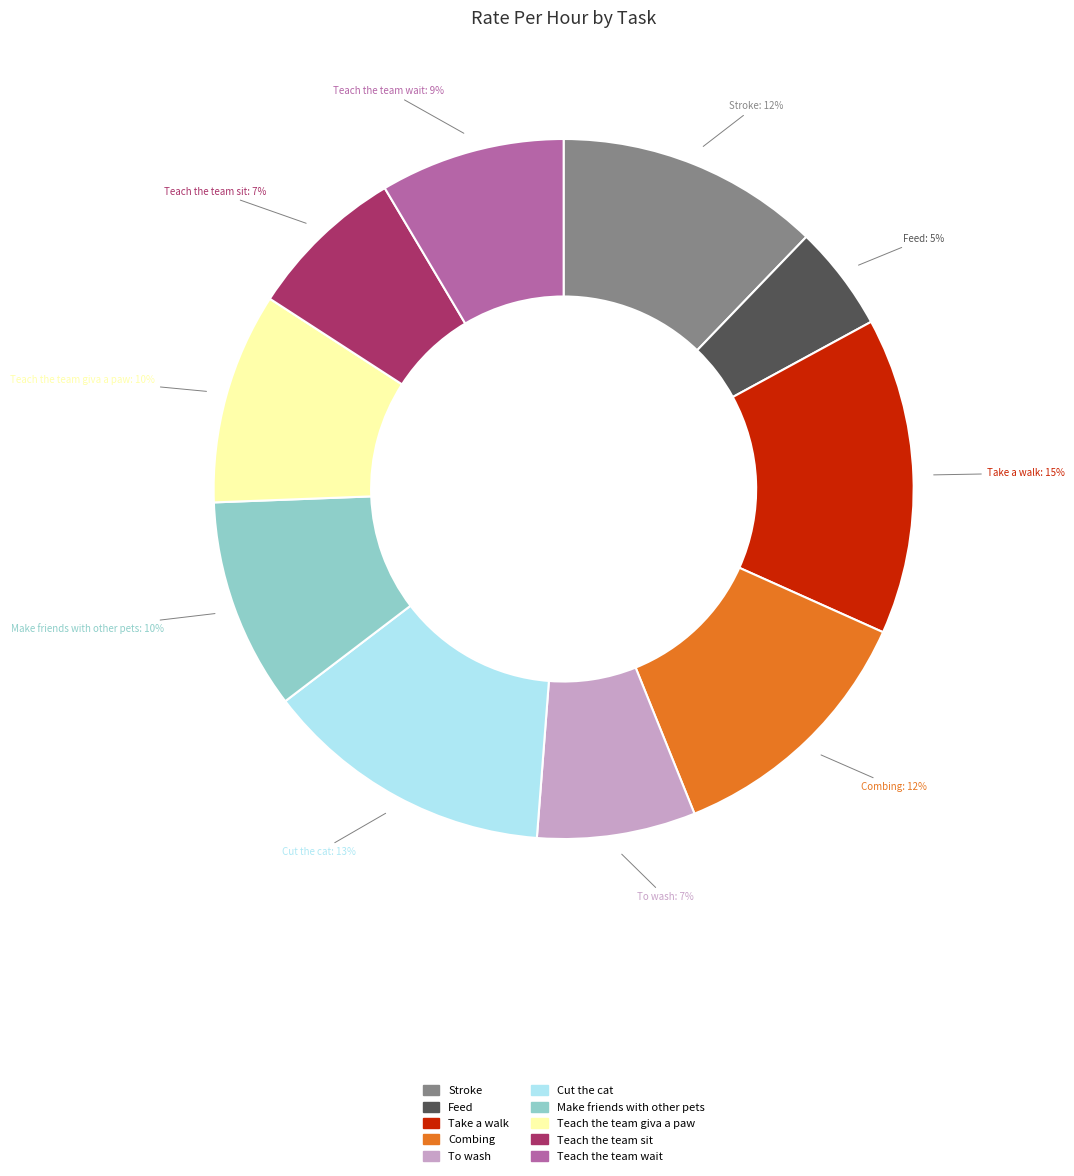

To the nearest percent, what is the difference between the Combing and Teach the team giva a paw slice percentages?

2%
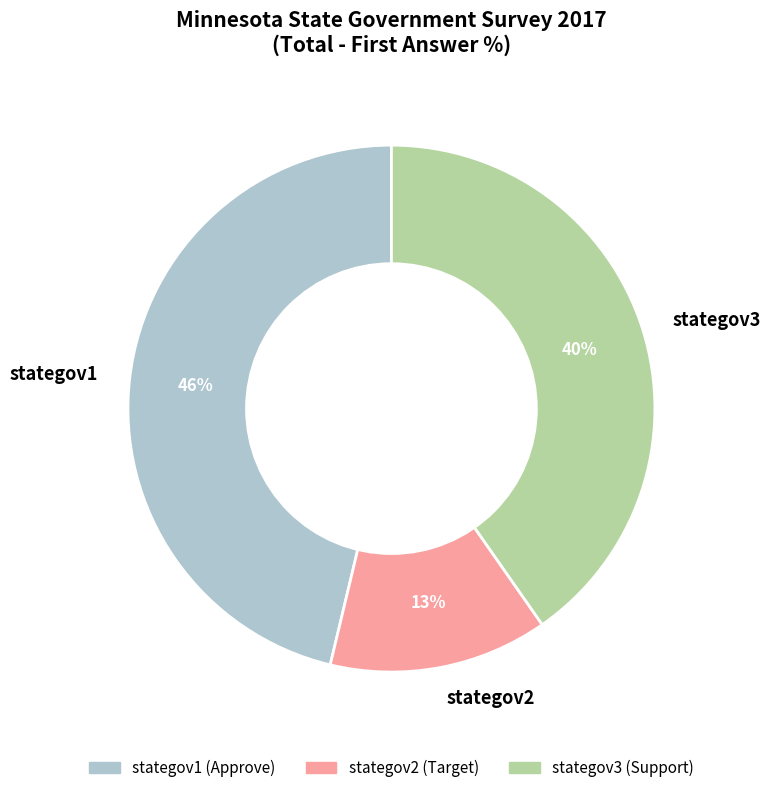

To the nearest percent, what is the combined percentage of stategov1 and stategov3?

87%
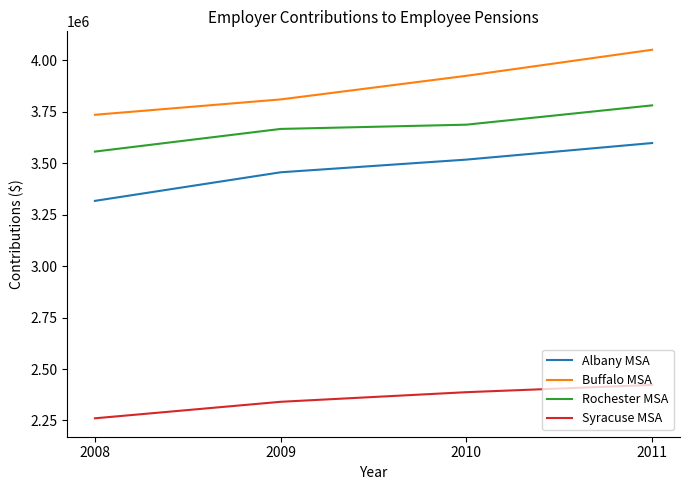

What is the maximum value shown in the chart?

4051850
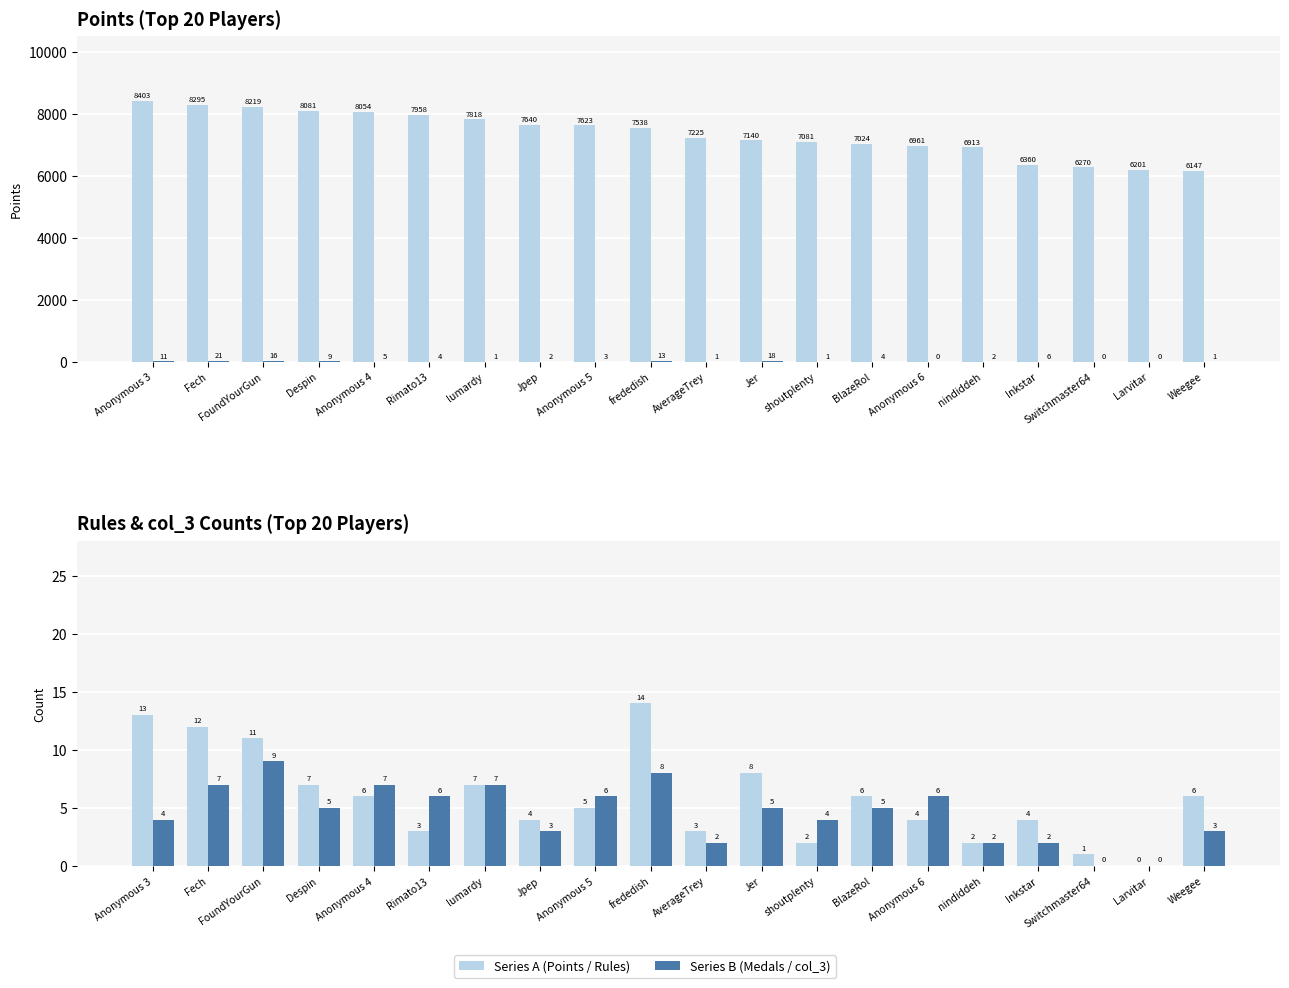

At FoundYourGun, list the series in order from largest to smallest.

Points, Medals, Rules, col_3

PROMPT: Return all of the records above verbatim, omitting the pictures.

EXERCISE RESPONSE:
To the nearest percent, what is the difference between the Combing and Teach the team giva a paw slice percentages?

2%

To the nearest percent, what is the combined percentage of stategov1 and stategov3?

87%

What is the maximum value shown in the chart?

4051850

At FoundYourGun, list the series in order from largest to smallest.

Points, Medals, Rules, col_3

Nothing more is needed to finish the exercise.